- **To do**: Pull every line holding the word "have" from the data below and copy it.
─── Material to process
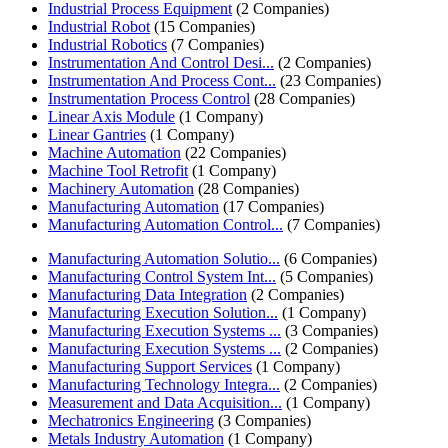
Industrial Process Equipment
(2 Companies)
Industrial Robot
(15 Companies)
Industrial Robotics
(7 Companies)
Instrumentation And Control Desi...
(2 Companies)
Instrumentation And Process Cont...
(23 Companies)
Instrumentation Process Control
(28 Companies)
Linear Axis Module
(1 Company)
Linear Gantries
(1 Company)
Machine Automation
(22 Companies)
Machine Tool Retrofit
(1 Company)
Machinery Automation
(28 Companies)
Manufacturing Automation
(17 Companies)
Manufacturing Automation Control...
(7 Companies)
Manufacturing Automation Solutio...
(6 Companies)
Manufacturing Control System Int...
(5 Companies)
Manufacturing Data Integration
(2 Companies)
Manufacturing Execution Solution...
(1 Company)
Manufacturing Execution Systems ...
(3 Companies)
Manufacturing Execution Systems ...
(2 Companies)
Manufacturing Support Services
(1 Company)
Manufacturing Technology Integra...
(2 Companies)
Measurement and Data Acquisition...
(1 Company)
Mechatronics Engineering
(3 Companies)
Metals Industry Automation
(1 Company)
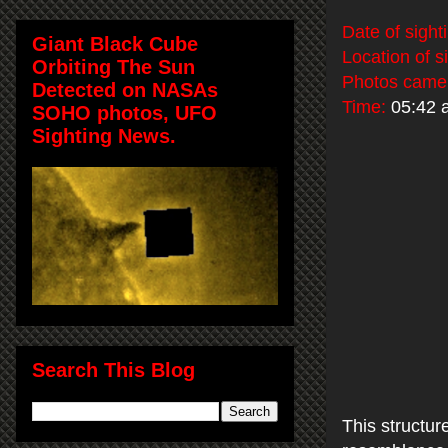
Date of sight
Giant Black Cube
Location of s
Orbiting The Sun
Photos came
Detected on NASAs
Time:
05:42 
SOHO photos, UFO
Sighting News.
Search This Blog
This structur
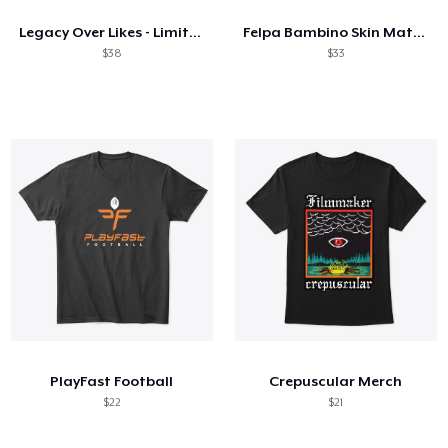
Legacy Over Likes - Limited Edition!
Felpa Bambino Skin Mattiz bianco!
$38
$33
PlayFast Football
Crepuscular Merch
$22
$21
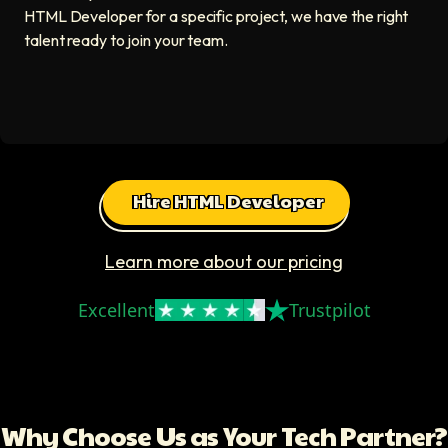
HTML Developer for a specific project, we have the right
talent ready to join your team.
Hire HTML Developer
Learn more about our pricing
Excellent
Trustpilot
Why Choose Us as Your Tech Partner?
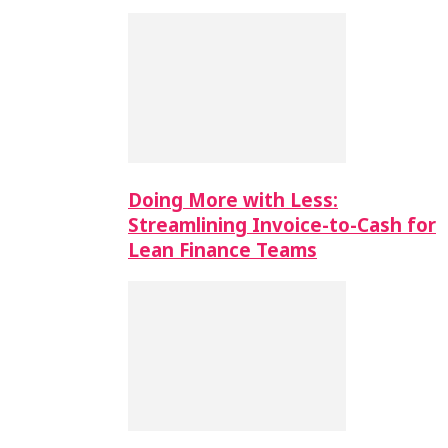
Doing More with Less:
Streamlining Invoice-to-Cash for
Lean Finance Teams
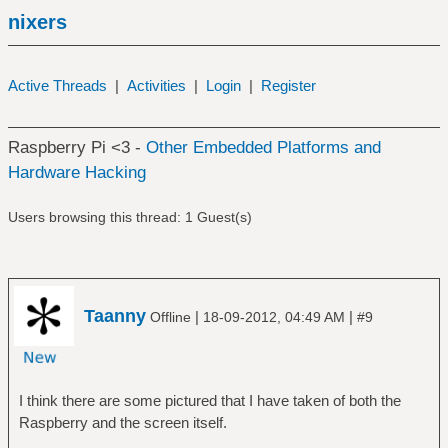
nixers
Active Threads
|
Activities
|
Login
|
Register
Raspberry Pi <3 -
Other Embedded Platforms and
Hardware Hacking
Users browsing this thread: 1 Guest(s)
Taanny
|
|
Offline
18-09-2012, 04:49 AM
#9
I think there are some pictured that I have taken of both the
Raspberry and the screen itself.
──────
- **Response below**:
HTML Developer for a specific project, we have the right
I think there are some pictured that I have taken of both the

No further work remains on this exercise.